**Your assignment**
Output, word for word and without pictures, the lines from the one containing "is a micrograph" through the final line of the listing below.

**Data segment**
──────────

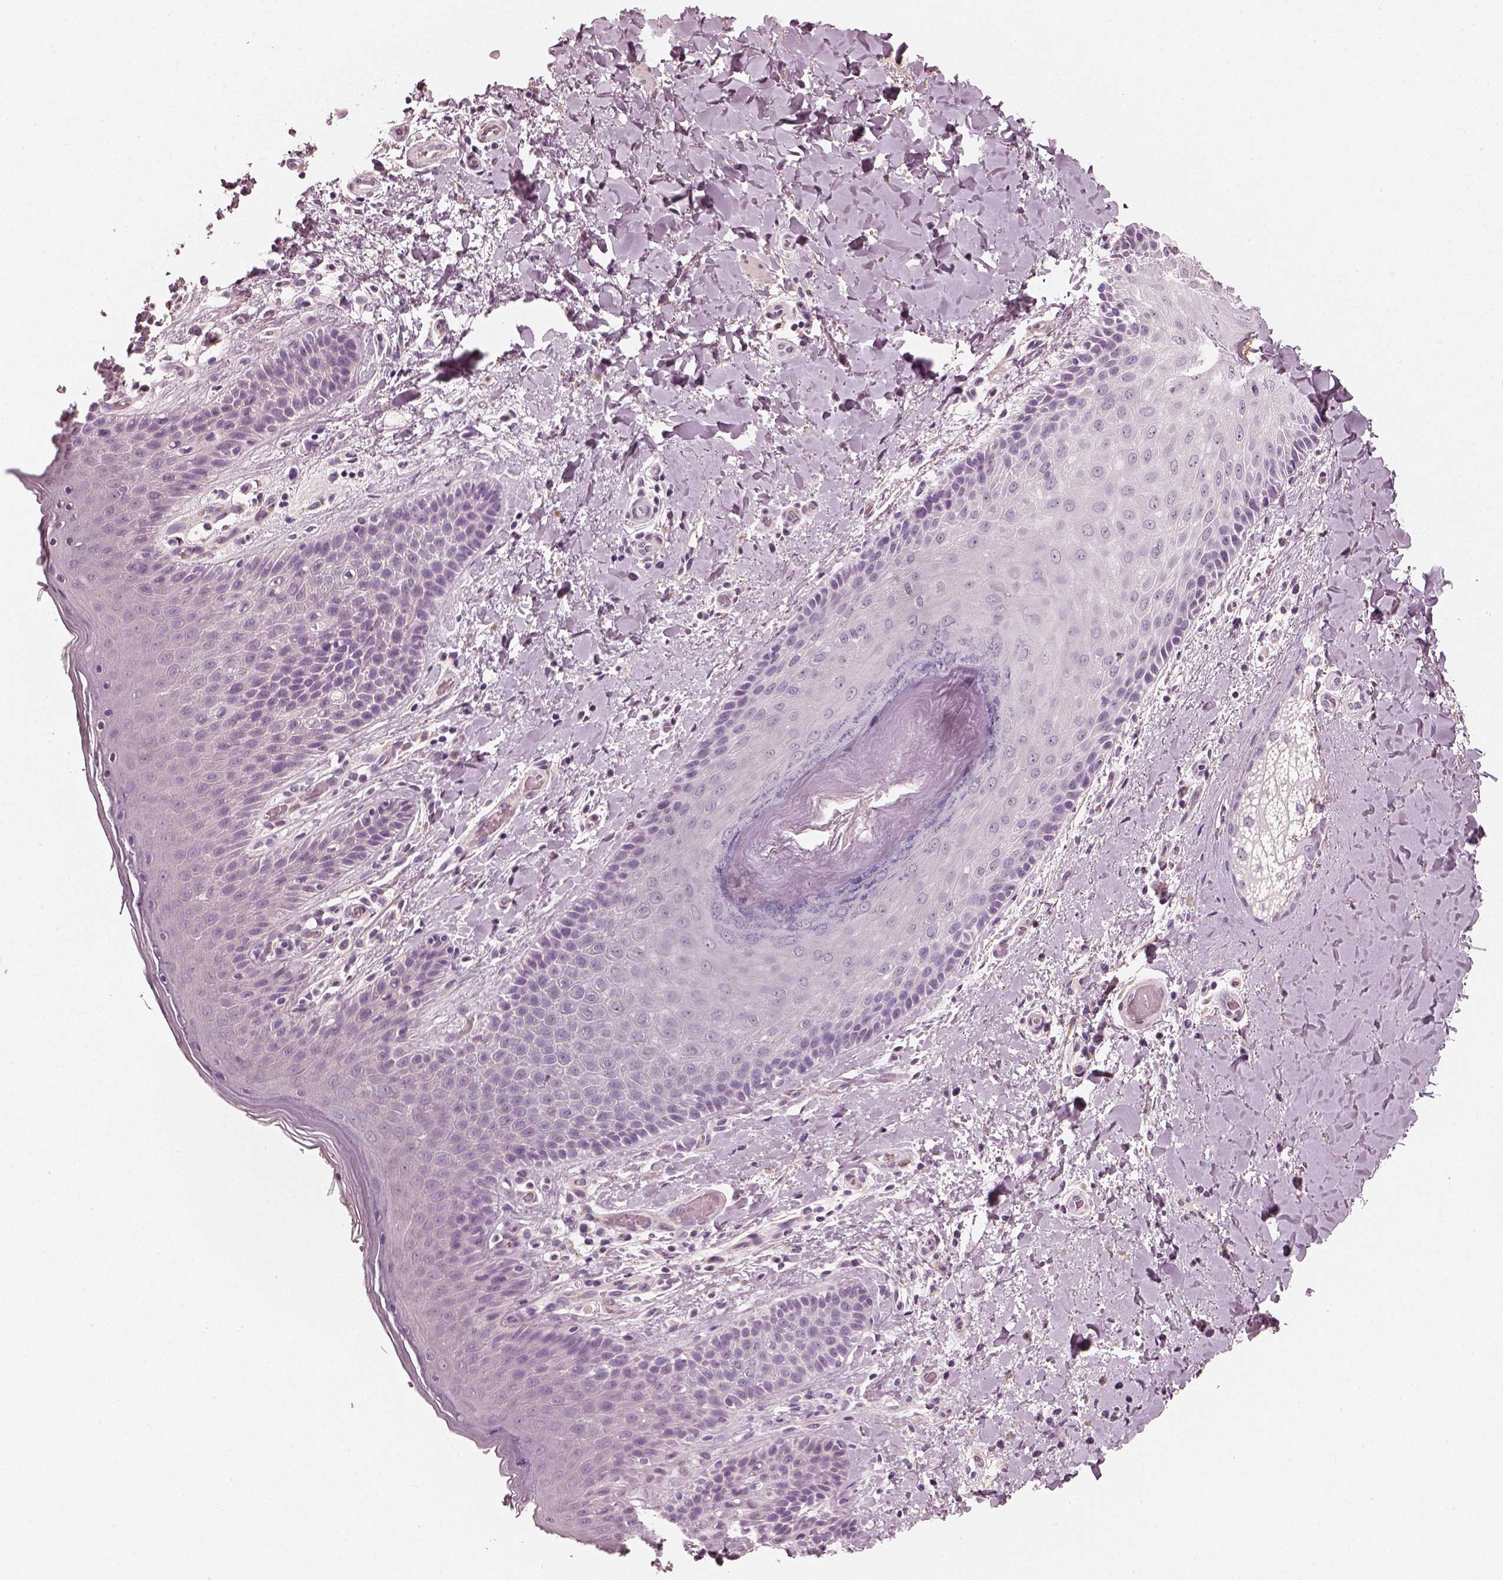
{"staining": {"intensity": "negative", "quantity": "none", "location": "none"}, "tissue": "skin", "cell_type": "Epidermal cells", "image_type": "normal", "snomed": [{"axis": "morphology", "description": "Normal tissue, NOS"}, {"axis": "topography", "description": "Anal"}], "caption": "The image reveals no staining of epidermal cells in normal skin.", "gene": "RS1", "patient": {"sex": "male", "age": 36}}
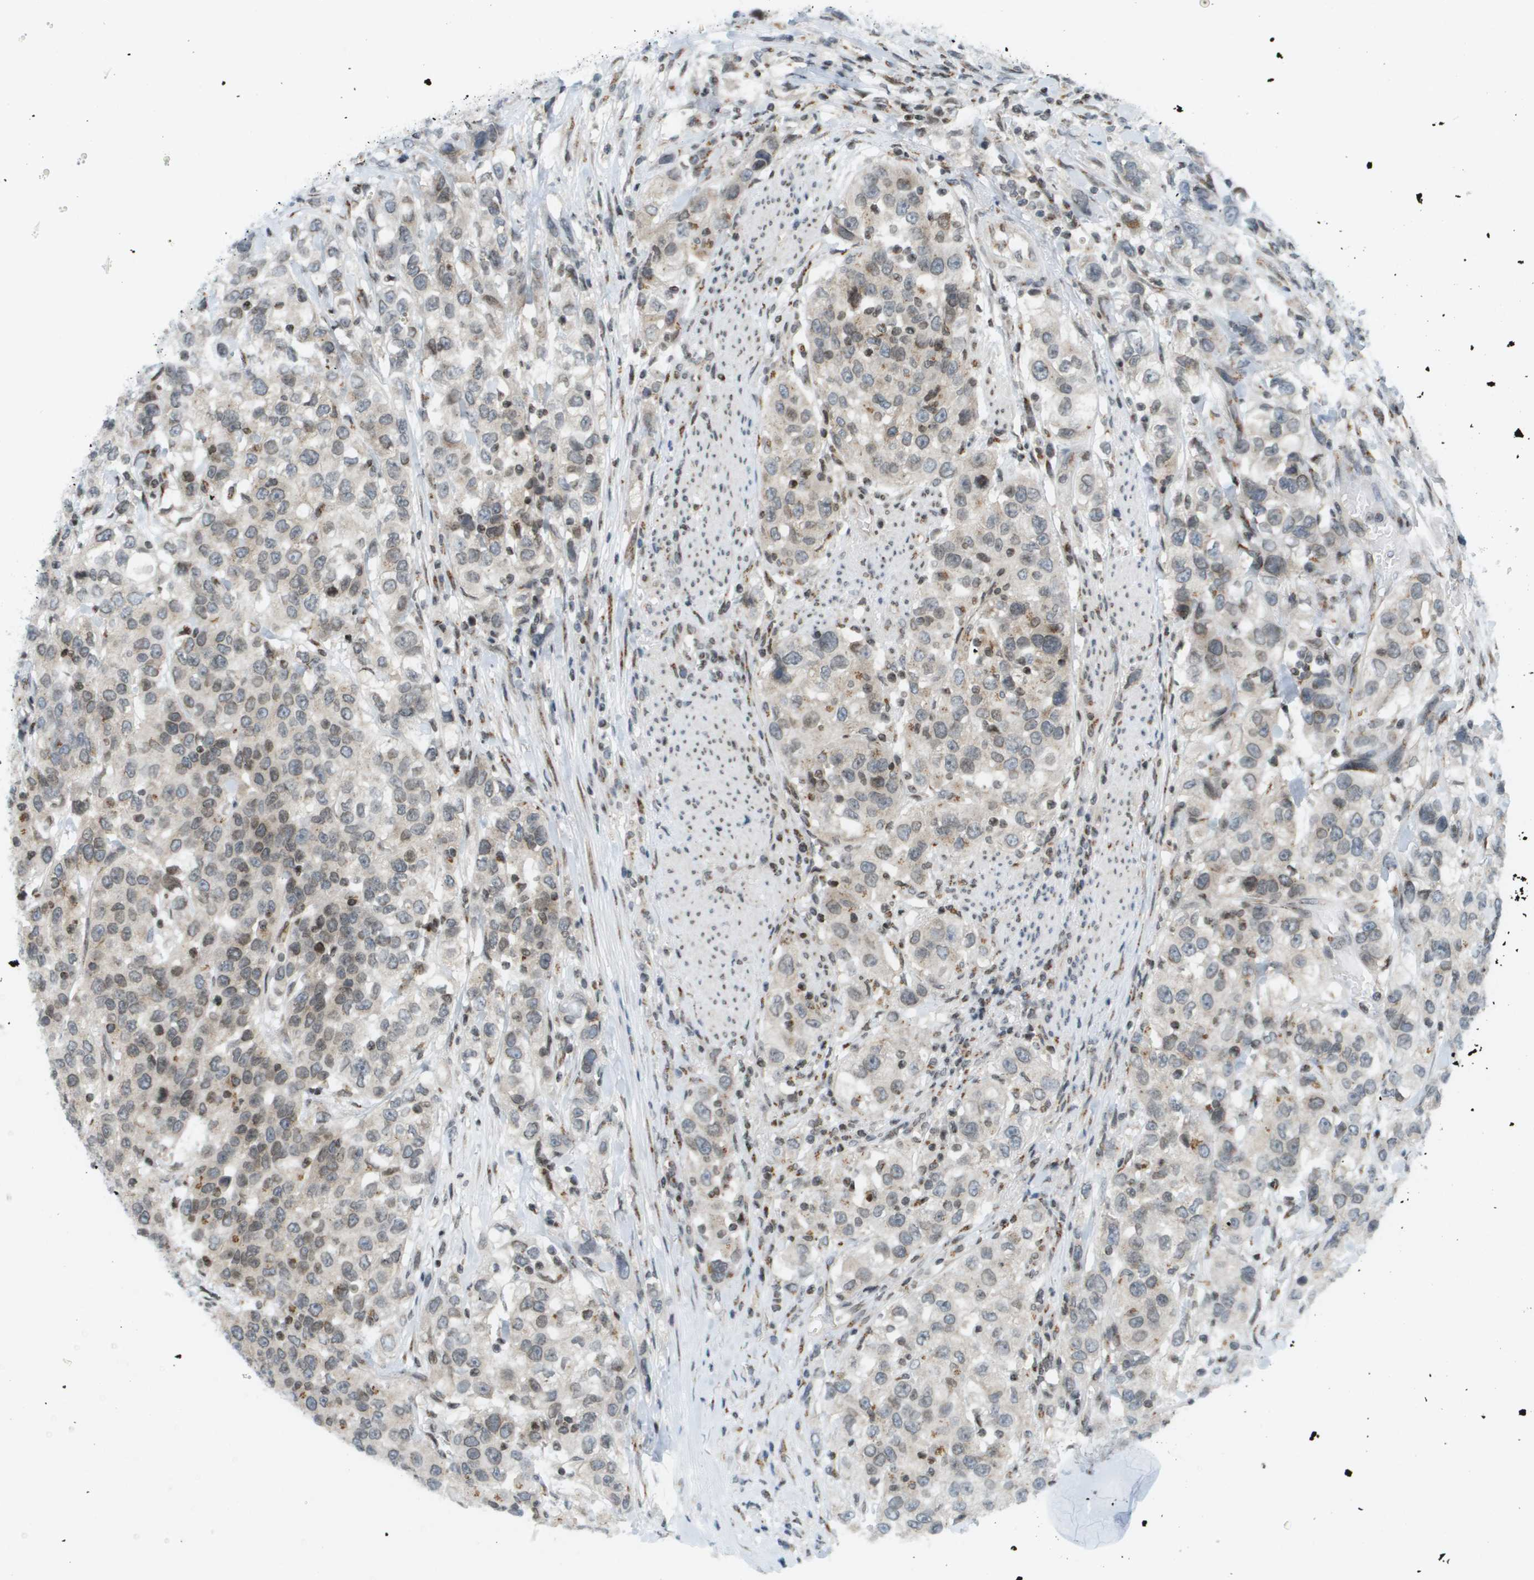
{"staining": {"intensity": "moderate", "quantity": "25%-75%", "location": "nuclear"}, "tissue": "urothelial cancer", "cell_type": "Tumor cells", "image_type": "cancer", "snomed": [{"axis": "morphology", "description": "Urothelial carcinoma, High grade"}, {"axis": "topography", "description": "Urinary bladder"}], "caption": "This is a micrograph of immunohistochemistry staining of high-grade urothelial carcinoma, which shows moderate expression in the nuclear of tumor cells.", "gene": "EVC", "patient": {"sex": "female", "age": 80}}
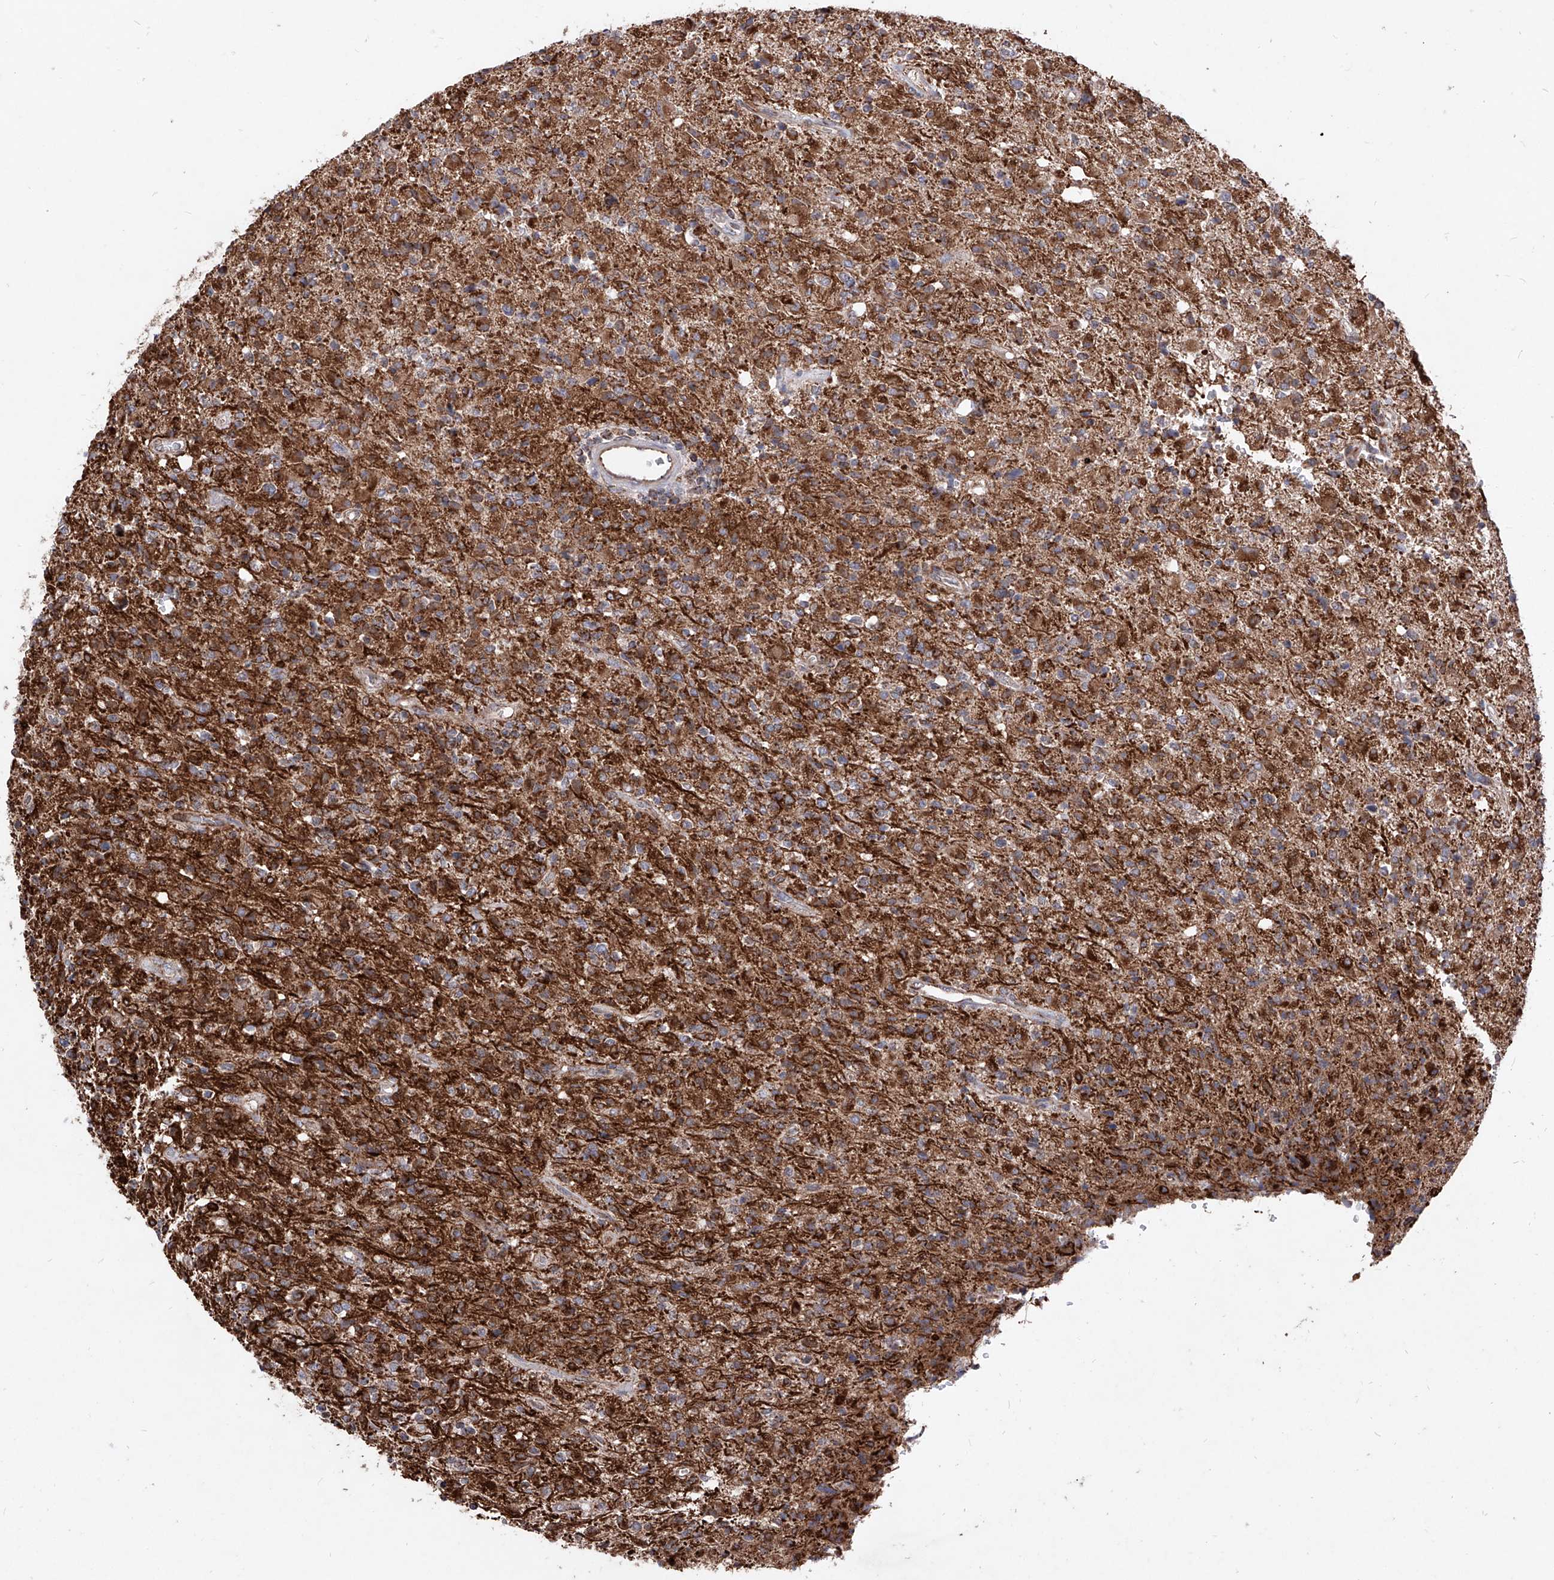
{"staining": {"intensity": "moderate", "quantity": "25%-75%", "location": "cytoplasmic/membranous"}, "tissue": "glioma", "cell_type": "Tumor cells", "image_type": "cancer", "snomed": [{"axis": "morphology", "description": "Glioma, malignant, High grade"}, {"axis": "topography", "description": "Brain"}], "caption": "Malignant glioma (high-grade) stained for a protein (brown) exhibits moderate cytoplasmic/membranous positive positivity in approximately 25%-75% of tumor cells.", "gene": "SEMA6A", "patient": {"sex": "female", "age": 57}}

──────────

**Task response**
{"staining": {"intensity": "moderate", "quantity": "25%-75%", "location": "nuclear"}, "tissue": "urothelial cancer", "cell_type": "Tumor cells", "image_type": "cancer", "snomed": [{"axis": "morphology", "description": "Urothelial carcinoma, High grade"}, {"axis": "topography", "description": "Urinary bladder"}], "caption": "This is a micrograph of immunohistochemistry staining of high-grade urothelial carcinoma, which shows moderate expression in the nuclear of tumor cells.", "gene": "EVC", "patient": {"sex": "female", "age": 80}}
{"staining": {"intensity": "moderate", "quantity": "25%-75%", "location": "cytoplasmic/membranous"}, "tissue": "glioma", "cell_type": "Tumor cells", "image_type": "cancer", "snomed": [{"axis": "morphology", "description": "Glioma, malignant, High grade"}, {"axis": "topography", "description": "Brain"}], "caption": "Malignant glioma (high-grade) stained for a protein (brown) exhibits moderate cytoplasmic/membranous positive positivity in approximately 25%-75% of tumor cells.", "gene": "SEMA6A", "patient": {"sex": "female", "age": 57}}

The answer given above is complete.